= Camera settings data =
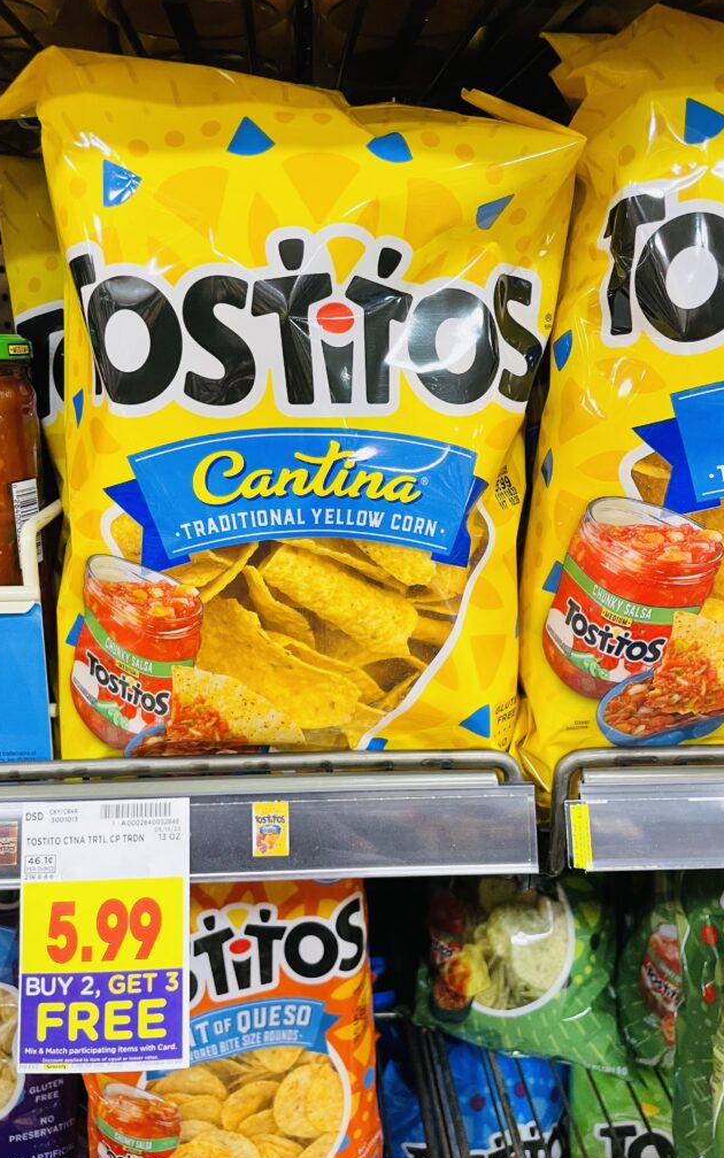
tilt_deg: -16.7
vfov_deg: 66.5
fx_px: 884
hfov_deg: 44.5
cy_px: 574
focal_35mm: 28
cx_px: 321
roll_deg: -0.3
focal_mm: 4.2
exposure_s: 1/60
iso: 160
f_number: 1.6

= WHAT NEEDS TO BE DONE =
If an entry above holds a picture, leave that picture out and print the rest exactly.

= ANSWER TO THE PROBLEM =
tilt_deg: -16.7
vfov_deg: 66.5
fx_px: 884
hfov_deg: 44.5
cy_px: 574
focal_35mm: 28
cx_px: 321
roll_deg: -0.3
focal_mm: 4.2
exposure_s: 1/60
iso: 160
f_number: 1.6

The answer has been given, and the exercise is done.